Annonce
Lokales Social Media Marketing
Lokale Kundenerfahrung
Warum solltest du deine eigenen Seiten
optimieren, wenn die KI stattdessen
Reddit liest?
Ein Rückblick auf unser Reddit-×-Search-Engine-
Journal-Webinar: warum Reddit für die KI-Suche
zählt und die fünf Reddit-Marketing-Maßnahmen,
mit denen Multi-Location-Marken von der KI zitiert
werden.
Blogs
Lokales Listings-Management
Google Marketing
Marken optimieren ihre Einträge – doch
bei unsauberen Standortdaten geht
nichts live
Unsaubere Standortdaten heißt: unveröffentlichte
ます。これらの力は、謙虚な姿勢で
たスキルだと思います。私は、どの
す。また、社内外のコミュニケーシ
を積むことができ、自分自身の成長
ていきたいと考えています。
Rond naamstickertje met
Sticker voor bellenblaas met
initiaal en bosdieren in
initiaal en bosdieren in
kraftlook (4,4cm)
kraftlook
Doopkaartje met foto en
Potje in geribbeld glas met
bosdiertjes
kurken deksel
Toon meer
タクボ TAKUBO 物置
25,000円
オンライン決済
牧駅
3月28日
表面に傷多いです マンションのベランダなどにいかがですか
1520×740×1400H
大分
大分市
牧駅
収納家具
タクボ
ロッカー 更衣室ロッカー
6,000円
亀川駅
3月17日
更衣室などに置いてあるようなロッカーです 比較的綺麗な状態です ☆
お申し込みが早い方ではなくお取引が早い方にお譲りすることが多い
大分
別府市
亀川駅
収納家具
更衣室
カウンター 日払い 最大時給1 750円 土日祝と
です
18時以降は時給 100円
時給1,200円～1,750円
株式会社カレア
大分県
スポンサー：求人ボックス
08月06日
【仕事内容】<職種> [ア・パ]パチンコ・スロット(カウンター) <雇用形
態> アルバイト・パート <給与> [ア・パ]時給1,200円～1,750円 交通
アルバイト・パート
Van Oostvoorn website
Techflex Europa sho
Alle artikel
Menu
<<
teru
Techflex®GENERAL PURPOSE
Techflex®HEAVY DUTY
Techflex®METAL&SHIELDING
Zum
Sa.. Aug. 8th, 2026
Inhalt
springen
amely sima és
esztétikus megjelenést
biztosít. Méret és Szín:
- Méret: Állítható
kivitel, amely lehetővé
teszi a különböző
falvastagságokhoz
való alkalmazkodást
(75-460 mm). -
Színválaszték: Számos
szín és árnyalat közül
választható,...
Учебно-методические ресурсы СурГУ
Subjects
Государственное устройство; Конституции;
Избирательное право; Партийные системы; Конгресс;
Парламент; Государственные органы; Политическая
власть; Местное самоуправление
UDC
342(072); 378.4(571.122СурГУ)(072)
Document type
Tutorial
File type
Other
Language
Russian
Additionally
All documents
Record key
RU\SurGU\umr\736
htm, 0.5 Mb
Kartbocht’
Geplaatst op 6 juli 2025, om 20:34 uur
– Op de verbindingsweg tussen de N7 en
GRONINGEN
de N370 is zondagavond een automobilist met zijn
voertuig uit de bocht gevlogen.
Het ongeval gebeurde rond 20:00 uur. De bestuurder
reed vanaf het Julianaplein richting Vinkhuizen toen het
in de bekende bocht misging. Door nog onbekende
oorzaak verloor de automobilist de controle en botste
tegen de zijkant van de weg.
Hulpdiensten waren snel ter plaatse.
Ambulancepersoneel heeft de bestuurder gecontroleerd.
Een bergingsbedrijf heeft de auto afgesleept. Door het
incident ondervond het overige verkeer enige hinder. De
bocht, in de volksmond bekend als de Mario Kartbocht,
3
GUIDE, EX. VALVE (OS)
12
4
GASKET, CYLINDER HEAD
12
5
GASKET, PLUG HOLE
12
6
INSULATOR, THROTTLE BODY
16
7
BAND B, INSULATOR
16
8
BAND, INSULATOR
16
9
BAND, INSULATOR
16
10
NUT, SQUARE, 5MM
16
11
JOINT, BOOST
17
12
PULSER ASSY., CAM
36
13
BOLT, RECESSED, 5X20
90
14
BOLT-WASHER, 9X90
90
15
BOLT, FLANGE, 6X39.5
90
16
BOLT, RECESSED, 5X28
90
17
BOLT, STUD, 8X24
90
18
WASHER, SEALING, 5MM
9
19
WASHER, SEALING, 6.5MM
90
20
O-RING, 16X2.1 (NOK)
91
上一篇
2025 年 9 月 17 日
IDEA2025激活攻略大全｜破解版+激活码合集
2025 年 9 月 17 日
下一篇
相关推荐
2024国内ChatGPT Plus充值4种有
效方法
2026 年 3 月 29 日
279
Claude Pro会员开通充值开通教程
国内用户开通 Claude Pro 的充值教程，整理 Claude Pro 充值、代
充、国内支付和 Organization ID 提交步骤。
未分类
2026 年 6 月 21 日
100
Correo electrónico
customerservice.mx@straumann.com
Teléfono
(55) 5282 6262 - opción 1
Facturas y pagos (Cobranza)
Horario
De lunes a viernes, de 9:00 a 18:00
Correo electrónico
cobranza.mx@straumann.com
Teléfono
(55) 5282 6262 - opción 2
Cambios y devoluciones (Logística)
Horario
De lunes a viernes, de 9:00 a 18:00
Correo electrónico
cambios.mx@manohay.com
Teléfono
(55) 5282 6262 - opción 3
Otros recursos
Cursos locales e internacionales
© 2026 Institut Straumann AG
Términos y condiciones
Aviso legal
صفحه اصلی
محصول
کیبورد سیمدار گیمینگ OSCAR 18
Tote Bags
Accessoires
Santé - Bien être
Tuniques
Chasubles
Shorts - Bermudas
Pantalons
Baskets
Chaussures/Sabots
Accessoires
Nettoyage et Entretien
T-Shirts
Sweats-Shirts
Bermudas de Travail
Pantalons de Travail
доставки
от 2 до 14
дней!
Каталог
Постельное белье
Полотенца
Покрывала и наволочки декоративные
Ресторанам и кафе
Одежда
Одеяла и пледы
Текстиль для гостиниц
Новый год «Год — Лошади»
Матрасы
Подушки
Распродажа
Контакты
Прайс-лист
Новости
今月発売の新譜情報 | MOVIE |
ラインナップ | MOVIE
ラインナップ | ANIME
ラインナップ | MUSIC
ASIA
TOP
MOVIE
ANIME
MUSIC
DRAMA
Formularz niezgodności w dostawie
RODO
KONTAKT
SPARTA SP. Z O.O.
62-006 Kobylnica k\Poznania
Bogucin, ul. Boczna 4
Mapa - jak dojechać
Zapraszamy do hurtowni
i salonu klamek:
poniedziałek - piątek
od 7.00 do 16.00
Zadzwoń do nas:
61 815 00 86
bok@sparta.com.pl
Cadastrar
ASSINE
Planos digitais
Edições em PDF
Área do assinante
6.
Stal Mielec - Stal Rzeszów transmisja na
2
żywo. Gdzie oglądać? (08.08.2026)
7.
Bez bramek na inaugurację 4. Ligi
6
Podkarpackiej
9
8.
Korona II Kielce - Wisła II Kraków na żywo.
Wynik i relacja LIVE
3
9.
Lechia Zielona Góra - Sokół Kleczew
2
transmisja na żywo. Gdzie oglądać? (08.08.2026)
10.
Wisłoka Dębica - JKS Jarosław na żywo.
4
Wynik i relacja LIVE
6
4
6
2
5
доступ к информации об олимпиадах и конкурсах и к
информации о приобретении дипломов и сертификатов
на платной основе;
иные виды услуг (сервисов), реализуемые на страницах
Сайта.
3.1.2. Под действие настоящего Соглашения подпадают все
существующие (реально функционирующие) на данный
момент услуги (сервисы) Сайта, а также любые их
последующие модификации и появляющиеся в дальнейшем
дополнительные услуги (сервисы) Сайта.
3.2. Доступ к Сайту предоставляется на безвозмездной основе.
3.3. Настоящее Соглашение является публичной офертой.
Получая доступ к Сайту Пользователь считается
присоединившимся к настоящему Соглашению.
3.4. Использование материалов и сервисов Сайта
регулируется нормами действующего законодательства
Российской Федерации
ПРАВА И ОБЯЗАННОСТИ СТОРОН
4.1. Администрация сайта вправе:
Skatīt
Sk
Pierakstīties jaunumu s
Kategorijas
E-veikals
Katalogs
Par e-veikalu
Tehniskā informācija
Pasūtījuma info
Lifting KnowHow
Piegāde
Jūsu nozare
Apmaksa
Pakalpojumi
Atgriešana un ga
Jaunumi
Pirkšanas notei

**Task to complete**
What lines in the entries contain "RECESSED"? Report each one by copying it.

**Written reply**
BOLT, RECESSED, 5X20
BOLT, RECESSED, 5X28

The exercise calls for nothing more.